> Exercise objective: Set out exactly every line of the entries below, starting at the line that holds "index dip: (205, 290)" and stopping after the line that holds "pinky tip: (152, 67)".
BEGIN Material to process
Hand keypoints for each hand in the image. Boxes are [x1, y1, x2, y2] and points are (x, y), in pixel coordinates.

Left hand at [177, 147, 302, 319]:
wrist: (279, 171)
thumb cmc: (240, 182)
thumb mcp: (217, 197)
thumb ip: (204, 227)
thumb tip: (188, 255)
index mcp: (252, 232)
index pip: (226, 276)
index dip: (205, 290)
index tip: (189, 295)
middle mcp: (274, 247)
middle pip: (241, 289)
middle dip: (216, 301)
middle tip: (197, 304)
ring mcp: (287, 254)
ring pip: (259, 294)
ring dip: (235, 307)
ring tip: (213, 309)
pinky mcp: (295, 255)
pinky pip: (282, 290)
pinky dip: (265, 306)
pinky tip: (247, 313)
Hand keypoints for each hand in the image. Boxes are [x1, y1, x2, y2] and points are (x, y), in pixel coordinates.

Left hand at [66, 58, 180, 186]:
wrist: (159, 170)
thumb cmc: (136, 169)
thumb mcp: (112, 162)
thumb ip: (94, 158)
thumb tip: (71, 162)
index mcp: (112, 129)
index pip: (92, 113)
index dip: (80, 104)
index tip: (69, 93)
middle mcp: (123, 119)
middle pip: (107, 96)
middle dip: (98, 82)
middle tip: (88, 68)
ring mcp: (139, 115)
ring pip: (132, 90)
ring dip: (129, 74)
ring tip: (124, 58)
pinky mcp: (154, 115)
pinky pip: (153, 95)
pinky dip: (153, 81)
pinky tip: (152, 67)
END Material to process
BEGIN Material to process
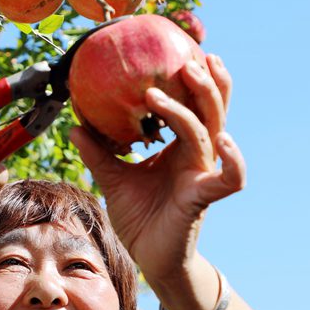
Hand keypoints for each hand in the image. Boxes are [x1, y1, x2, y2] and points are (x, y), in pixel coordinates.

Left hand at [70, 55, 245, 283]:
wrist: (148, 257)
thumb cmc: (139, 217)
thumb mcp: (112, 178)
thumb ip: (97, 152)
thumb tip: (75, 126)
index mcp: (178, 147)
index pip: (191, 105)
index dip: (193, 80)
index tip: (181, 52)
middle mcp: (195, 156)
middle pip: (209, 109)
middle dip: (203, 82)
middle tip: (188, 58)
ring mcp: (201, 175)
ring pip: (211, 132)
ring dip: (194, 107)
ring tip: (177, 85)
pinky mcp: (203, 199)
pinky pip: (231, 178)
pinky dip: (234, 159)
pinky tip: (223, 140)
END Material to process
BEGIN Material to process
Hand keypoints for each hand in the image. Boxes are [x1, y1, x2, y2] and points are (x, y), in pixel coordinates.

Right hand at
END Material to process
> Output:
index dip: (205, 290)
index tip: (189, 295)
middle mcp: (274, 247)
middle pip: (241, 289)
middle dip: (216, 301)
middle tip: (197, 304)
ring mcp: (287, 254)
ring pip: (259, 294)
ring dip: (235, 307)
ring tip: (213, 309)
pinky mcp: (295, 255)
pinky pip: (282, 290)
pinky dip: (265, 306)
pinky tip: (247, 313)
Hand keypoints for each hand in the image. Boxes are [x1, y1, x2, y2] and points are (x, y), in pixel coordinates.

Left hand at [66, 58, 180, 186]:
wrist: (159, 170)
thumb cmc: (136, 169)
thumb mcp: (112, 162)
thumb ip: (94, 158)
thumb tip: (71, 162)
index mcp: (112, 129)
index pip: (92, 113)
index dip: (80, 104)
index tip: (69, 93)
middle mcp: (123, 119)
middle pip: (107, 96)
middle dip: (98, 82)
middle tip: (88, 68)
ring mcp: (139, 115)
ring pip: (132, 90)
ring dip: (129, 74)
ring tip: (124, 58)
pinky mcp: (154, 115)
pinky pip: (153, 95)
pinky dip: (153, 81)
pinky tip: (152, 67)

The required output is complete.